Alice studied at the Prague Conservatory and later graduated from the Faculty of Arts of the Charles University with a major in English and American Studies and the Film Faculty of the Academy of Performing Arts in Prague. She has worked as a translator and has been teaching at the Film Faculty since 2002. In 2000, she directed her debut film Ene Bene starring Iva Janžurová and Theodora Remundová. The film won many international awards (including the main prize at the San Francisco International Film Festival). Her collaboration with Iva Janžurová and her daughters – actresses Theodora and Sabina Remundová – continued with the film Some Secrets (2002), for which Alice received the Best New Director Award at the 50th San Sebastian International Festival. The film also won her the Czech Lion Award for the best screenplay in 2002. Her other feature films include Little Girl Blue (2007), Manas and Papas (2010), Perfect Days (2011), Revival (2013), Angels (2014) and The Seven Ravens (2015). She also wrote the script for all her films. As an actress, she has appeared in The City of the Sun.

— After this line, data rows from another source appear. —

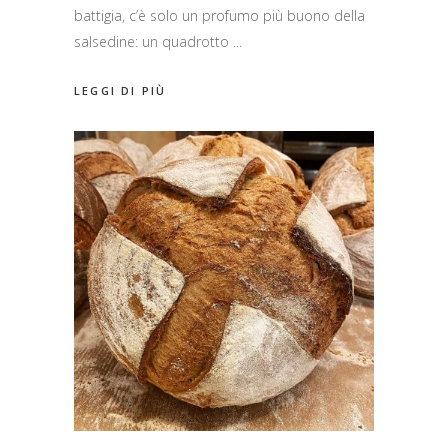
battigia, c’è solo un profumo più buono della
salsedine: un quadrotto
LEGGI DI PIÙ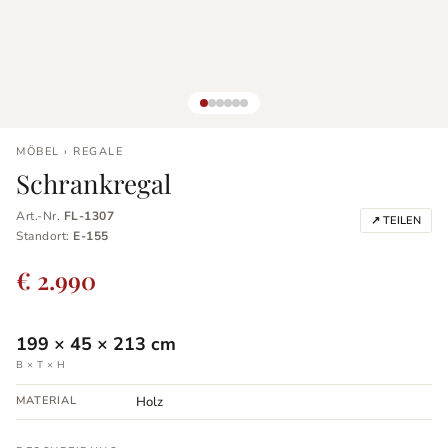
MÖBEL › REGALE
Schrankregal
Art.-Nr.
FL-1307
↗ TEILEN
Standort:
E-155
€ 2.990
199
×
45
×
213
cm
B × T × H
MATERIAL
Holz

Besides the silver screen, Alice works in various theatres. She collaborates with Prague stages Divadlo Na zábradlí (Perfect Days, Floods), Divadlo Bez zábradlí (Love, When She Danced, Long Day’s Journey into Night), Café Theatre Černá labuť (The Human Voice, Pink Champagne) or Divadlo v Řeznické (Help). For her own play Floods performed in Divadlo Na zábradlí she won the 3rd prize in the Alfréd Radok Awards competition.